#### Exercise requirements
1. From the text on the Precision Strike Missile, return the passage starting at "Once this weapon" and ending at "from the air.".
2. Answer these from the text on the Precision Strike Missile:
(a) At which two places has the service conducted recent tests?
(b) What exercise is named as a place where the Army's networked combat approach is being fast-tracked?
(c) Who is the Director of the Long Range Precision Fires Cross Functional Team?
3. Tell whether each statement agrees with the text on the Precision Strike Missile. Answer yes or no, and quote the words of the text that decide it.
(a) The weapon is expected to fully come to fruition within the next few months.
(b) The missile is initially being developed as a land-attack weapon.
(c) If the U.S. lacks air superiority, the missile would attack targets such as air defenses.

#### Text provided
Once this weapon fully comes to fruition, as expected in the next few years, the Army will be positioned with a new ability to target enemy forces from improved standoff-ranges while “moving to contact” in a major warfare circumstance. Also, quite significantly, should there be a combat situation where the U.S. does not have air superiority, the PrSM would attack key targets such as air defenses, command and control infrastructure or other crucial points typically attacked from the air.
Land and Sea Attack
The Precision Strike Missile is initially being developed as a major, long-range and highly precise land-attack weapon, yet the service is also clearly evolving the weapon for multi-domain warfare capable of attacking enemy ships, air defenses and other maritime targets.
The multi-domain concept is indeed consistent with the Army’s cross-domain, highly networked combat approach now being fast-tracked at events such as the services’ Project Convergence exercise.
Earlier this year, key PrSM developers told The National Interest that the Army is already thinking beyond mere land-attack for the weapon.
“We are thinking past 2023 and thinking about how we’re going to use the Precision Strike Missile to hit ships and air defenses,” Brig. Gen. John Rafferty, Director, Long Range Precision Fires Cross Functional Team, Army Futures Command, told The National Interest in an interview. The service has conducted recent tests at White Sands Missile Range, New Mexico, and Vandenberg Air Force Base, California. “We are continuing to increase the complexity of the challenges of each test event as we go along,” Rafferty said earlier this year.

#### Dataset extract
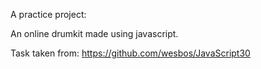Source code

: A practice project:

An online drumkit made using javascript.

Task taken from: https://github.com/wesbos/JavaScript30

#### Answers by task
1.
Once this weapon fully comes to fruition, as expected in the next few years, the Army will be positioned with a new ability to target enemy forces from improved standoff-ranges while “moving to contact” in a major warfare circumstance. Also, quite significantly, should there be a combat situation where the U.S. does not have air superiority, the PrSM would attack key targets such as air defenses, command and control infrastructure or other crucial points typically attacked from the air.

2.
(a) White Sands Missile Range, New Mexico, and Vandenberg Air Force Base, California
(b) Project Convergence
(c) Brig. Gen. John Rafferty

3.
(a) No: "as expected in the next few years"
(b) Yes: "initially being developed as a major, long-range and highly precise land-attack weapon"
(c) Yes: "should there be a combat situation where the U.S. does not have air superiority, the PrSM would attack key targets such as air defenses"